◆ Task statement ◆
The answer should be an exact repeat of the stretch of material below from the line containing "project 2, you" through the line containing "environment set tup".

◆ Source records ◆
Start of Block
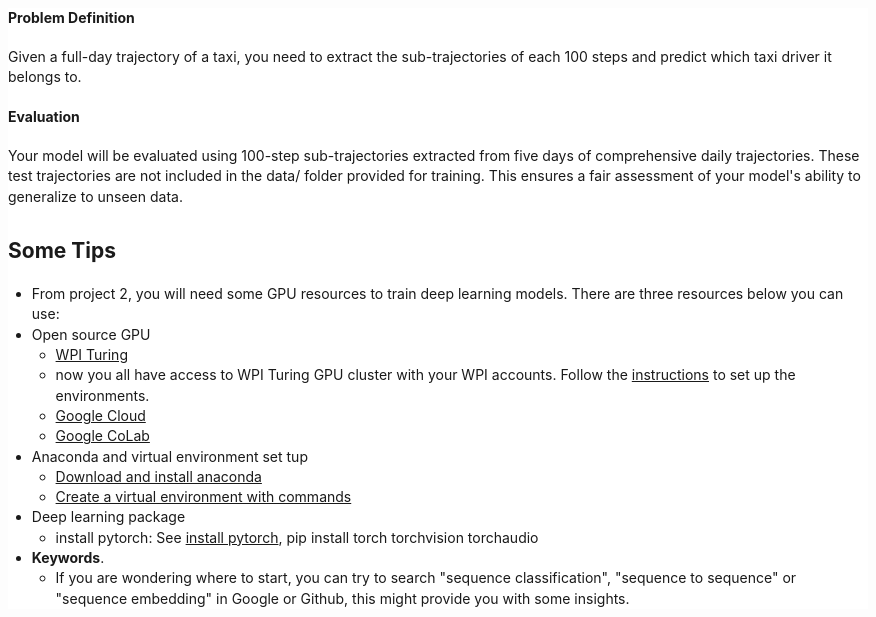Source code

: #### Problem Definition
Given a full-day trajectory of a taxi, you need to extract the sub-trajectories of each 100 steps and predict which taxi driver it belongs to. 

#### Evaluation 
Your model will be evaluated using 100-step sub-trajectories extracted from five days of comprehensive daily trajectories. These test trajectories are not included in the data/ folder provided for training. This ensures a fair assessment of your model's ability to generalize to unseen data.

## Some Tips

* From project 2, you will need some GPU resources to train deep learning models. There are three resources below you can use:
* Open source GPU
   * [WPI Turing](https://arc.wpi.edu/cluster-documentation/build/html/index.html)
   * now you all have access to WPI Turing GPU cluster with your WPI accounts. Follow the [instructions](https://github.com/UrbanIntelligence/CS586-DS504-Spring2025/blob/main/project2/Turing_Setup_Instructions.pdf) to set up the environments.
   * [Google Cloud](https://cloud.google.com/free)
   * [Google CoLab](https://colab.research.google.com/)
* Anaconda and virtual environment set tup
   * [Download and install anaconda](https://www.anaconda.com/download)
   * [Create a virtual environment with commands](https://conda.io/projects/conda/en/latest/user-guide/tasks/manage-environments.html#creating-an-environment-with-commands)
* Deep learning package
   * install pytorch: See [install pytorch](https://pytorch.org/get-started/locally/), pip install torch torchvision torchaudio
* **Keywords**. 
   * If you are wondering where to start, you can try to search "sequence classification", "sequence to sequence" or "sequence embedding" in Google or Github, this might provide you with some insights.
End of Block
◆ Solution ◆
* From project 2, you will need some GPU resources to train deep learning models. There are three resources below you can use:
* Open source GPU
   * [WPI Turing](https://arc.wpi.edu/cluster-documentation/build/html/index.html)
   * now you all have access to WPI Turing GPU cluster with your WPI accounts. Follow the [instructions](https://github.com/UrbanIntelligence/CS586-DS504-Spring2025/blob/main/project2/Turing_Setup_Instructions.pdf) to set up the environments.
   * [Google Cloud](https://cloud.google.com/free)
   * [Google CoLab](https://colab.research.google.com/)
* Anaconda and virtual environment set tup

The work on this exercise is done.